Ready for solo poly

FlowerCrown

New member
Hello lovely people.

I am a woman in my late thirties, newly living alone. About 6 months ago I met a man and developed a quick deep friendship and a hell of a crush. I do not deeply connect with people often, and was honestly quite shocked how easily we did. This man is poly, and I asked him what that meant. I had never given much thought to other relationship models, letting social conditioning dictate monogamy as the only real or correct way, though a broader concept of ENM has still been on the table in my monogamous relationships because I've always felt that total strict monogamy is kind of unrealistic and... bullshit.

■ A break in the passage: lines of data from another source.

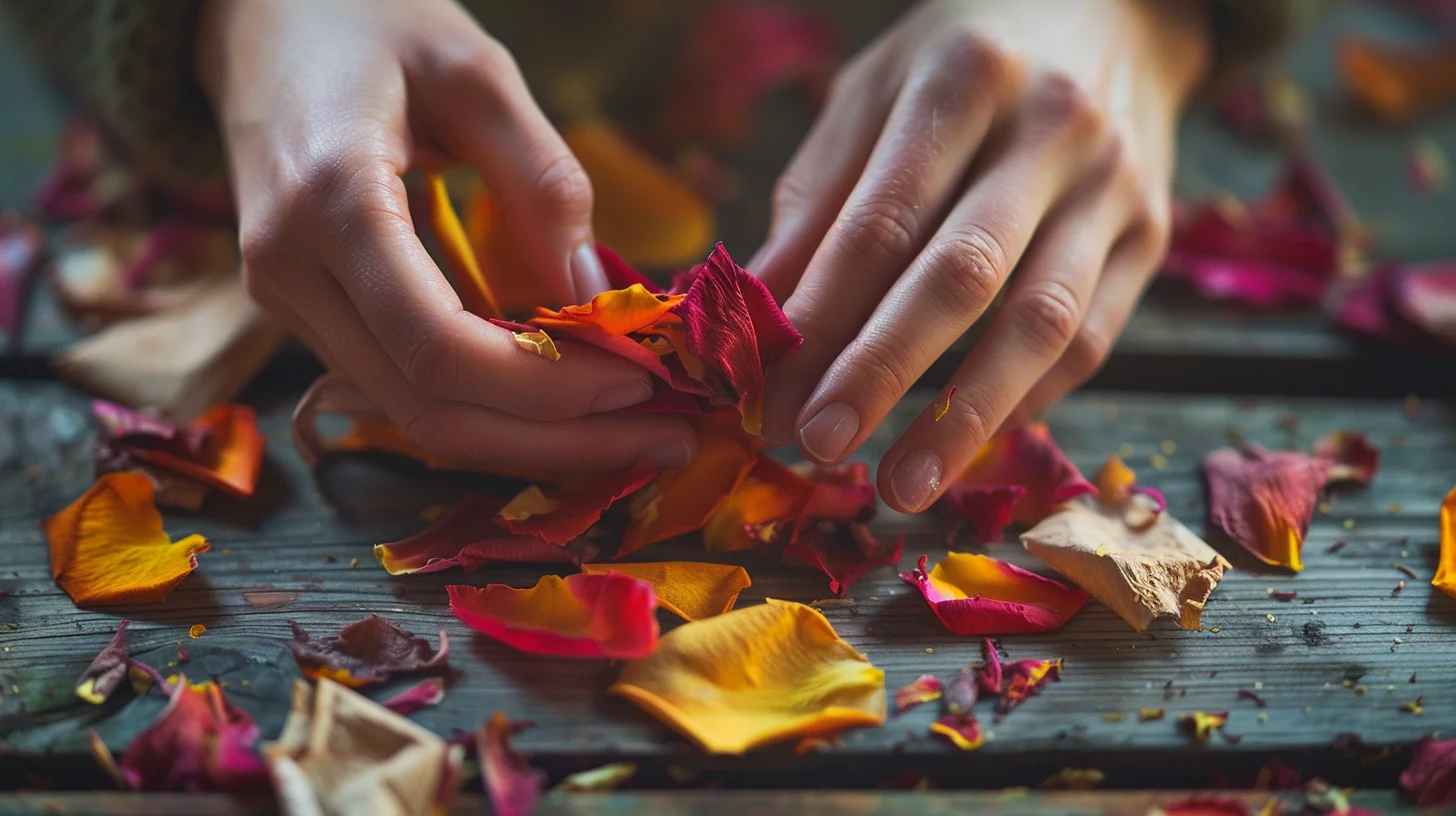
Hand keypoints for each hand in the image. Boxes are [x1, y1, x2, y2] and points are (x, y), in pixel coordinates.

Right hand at [198, 0, 696, 470]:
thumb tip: (595, 296)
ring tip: (628, 431)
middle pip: (429, 410)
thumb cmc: (368, 20)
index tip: (640, 381)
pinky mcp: (302, 311)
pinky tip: (561, 403)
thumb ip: (540, 180)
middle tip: (663, 438)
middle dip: (555, 440)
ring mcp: (284, 301)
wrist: (256, 16)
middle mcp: (290, 273)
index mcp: (330, 203)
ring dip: (527, 439)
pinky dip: (488, 409)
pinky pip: (400, 389)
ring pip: (414, 417)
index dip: (548, 387)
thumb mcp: (474, 72)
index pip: (440, 349)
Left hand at [752, 0, 1208, 510]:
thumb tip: (760, 314)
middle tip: (818, 446)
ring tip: (899, 485)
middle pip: (961, 276)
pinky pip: (1091, 339)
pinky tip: (966, 442)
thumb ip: (818, 198)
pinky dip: (1025, 400)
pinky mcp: (1154, 236)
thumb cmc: (966, 58)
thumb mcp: (874, 93)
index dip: (822, 317)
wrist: (1115, 12)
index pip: (881, 221)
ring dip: (964, 417)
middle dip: (882, 373)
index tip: (770, 394)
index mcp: (961, 81)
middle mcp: (1050, 130)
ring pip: (1041, 323)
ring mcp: (1114, 187)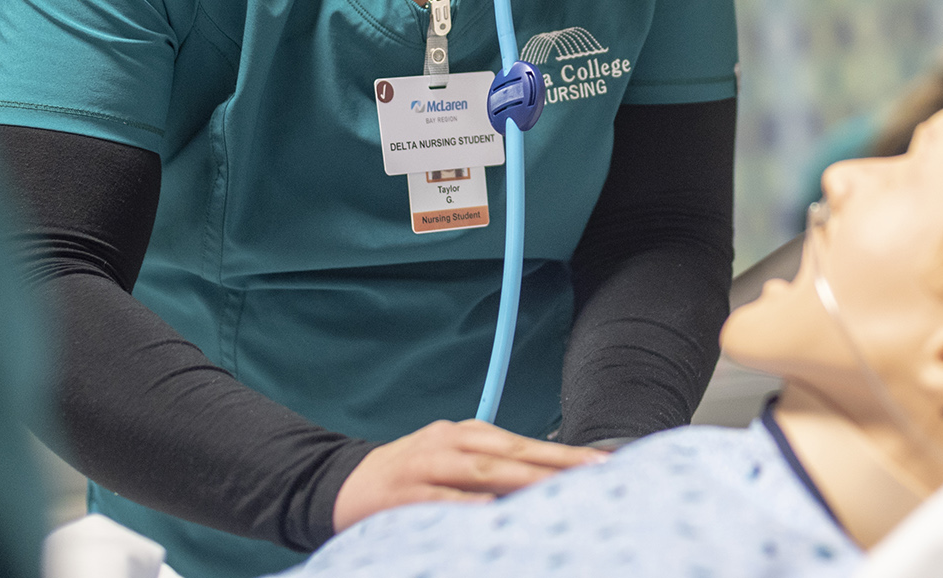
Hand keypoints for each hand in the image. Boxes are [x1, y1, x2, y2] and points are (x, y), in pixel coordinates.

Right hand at [332, 418, 605, 531]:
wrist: (340, 485)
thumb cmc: (408, 476)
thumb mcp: (451, 461)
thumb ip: (492, 468)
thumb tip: (547, 481)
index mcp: (465, 433)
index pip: (524, 443)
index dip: (564, 453)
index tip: (603, 463)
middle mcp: (449, 442)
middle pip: (511, 452)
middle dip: (556, 463)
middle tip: (597, 473)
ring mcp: (425, 465)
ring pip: (480, 470)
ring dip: (521, 478)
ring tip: (557, 488)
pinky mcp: (402, 493)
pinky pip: (438, 498)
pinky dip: (464, 503)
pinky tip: (490, 509)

I began soul searching. I started reading and listening to everything I could find. I started lurking on this forum and learning from all your experiences and discussions. I decided poly was something that I wanted for my life, it speaks volumes to me. After a couple of months I finally broached the topic with my long term (8yrs) monogamous romantic partner. He was surprisingly not completely shut down by the idea, but he was more interested in just exploring group sex with me. He did not like the idea of me developing outside relationships without him, he did not have any desire of his own to meet new people and develop new connections or fall in love. I wanted that for him, I wanted that for me. He would not see past himself "being replaced." There were several factors that went into the end of that relationship beyond dropping a "poly bomb" onto it, and ultimately it was a toxic relationship that needed to end, and I recognize how better off I am now that I am on the other side.

I have not lived alone since my early twenties, haven't been single since either, and I am so damn excited to start on a new journey of being on my own, unencumbered by a nesting partner, open to develop new relationships in whichever ways they want to develop. I spent so much of my life thinking the "escalator" was the only goal and now that I have joyfully lept off of it, I'm in no hurry to, if ever, get back on. I am open to experience what comes next in life, and looking forward to meeting new people of a poly mindset to continue to learn and grow.
 
Welcome to the group. This forum has been a blessing for me. A great way to share and vent. Enjoy your new life.
 
Welcome. I'm glad lurking here has already helped you! Congrats on getting out of a toxic relationship and seizing your autonomy.
 
Greetings FlowerCrown,
Welcome to our forum. Please feel free to lurk, browse, etc.

Congrats on starting a new and exciting chapter in your life, I am glad Polyamory.com has been helpful to you so far, and I hope we will continue to be helpful. We have a few other active solo poly members here though I can't remember their names right now, you can always do a search for "solo poly" and see what threads turn up, but any of our active members will be happy to answer any questions you may have. Glad to have you with us!

Sincerely,
Kevin T., "official greeter" :)

Notes:

There's a *lot* of good info in Golden Nuggets. Have a look!

Please read through the guidelines if you haven't already.

Note: You needn't read every reply to your posts, especially if someone posts in a disagreeable way. Given the size and scope of the site it's hard not to run into the occasional disagreeable person. Please contact the mods if you do (or if you see any spam), and you can block the person if you want.

If you have any questions about the board itself, please private-message a mod and they'll do their best to help.

Welcome aboard!
 
Flower you can feel the excitement, I'm excited for you! (Oh yeah, turn up the music and dance around in your underwear kind of thing!)

I also just recently tripped over Poly....alright leaped and landed face first. I can now proudly say I'm walking about with my scratches and scabs and a smile on my face. I went to a recent dinner for Poly people and sat by a lovely woman who parroted back at me that she felt much of the same things I did. I suppose that is what I'm trying to do with you, like yes on the bullshit and hooray doesn't this have the potential for bliss?!